UCLA also got a transfer commitment from Cameron Johnson. He was a four-year player (two-year starter), at North Texas. He would come to UCLA as a grad transfer. The 5-11 defensive back has good ball instincts and can player either corner or safety. As a grad transfer, he would be immediately eligible. He adds much needed depth to a defense that was 114th in the country in passing yards given up per game.
The Big Late Get
Then came the news late last week that former four-star recruit, running back Zach Charbonnet, would be leaving Michigan to return home to Southern California and play for UCLA. Charbonnet was regarded as the #4 running back in the country coming out of Oaks Christian in 2019. He became the first freshman to start at running back at Michigan in more than 60 years. He finished that year with more than 700 yards rushing. Last season he was supplanted by Hassan Haskins and had only 19 carries for 124 yards.

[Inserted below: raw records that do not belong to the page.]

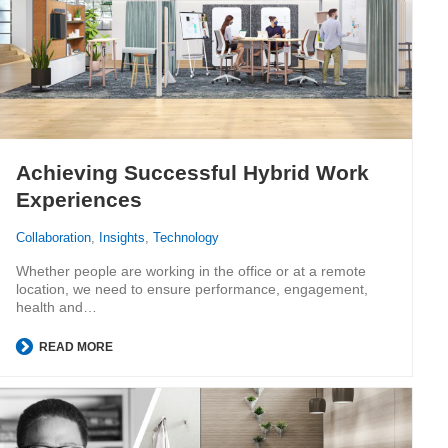
Achieving Successful Hybrid Work
Experiences
Collaboration
,
Insights
,
Technology
Whether people are working in the office or at a remote
location, we need to ensure performance, engagement,
health and…
READ MORE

Using the 2020 free year granted by the NCAA would give Charbonnet four years to play three. The UCLA running back is long, particularly with the return of Brown. It is entirely likely that some on the long list will not still be around when the season starts in the Fall. The transfer portal door swings both ways. But Charbonnet adds instant big game impact capabilities, along with Brown.
College recruiting used to a year-round part of the job. The portal, and what amounts to free agency in college football, makes it a 24-hour a day part of the job. In the last six weeks, Kelly has given himself a team with more depth and more experience than any he has had previously in Westwood. Now the key is to make it work on the field.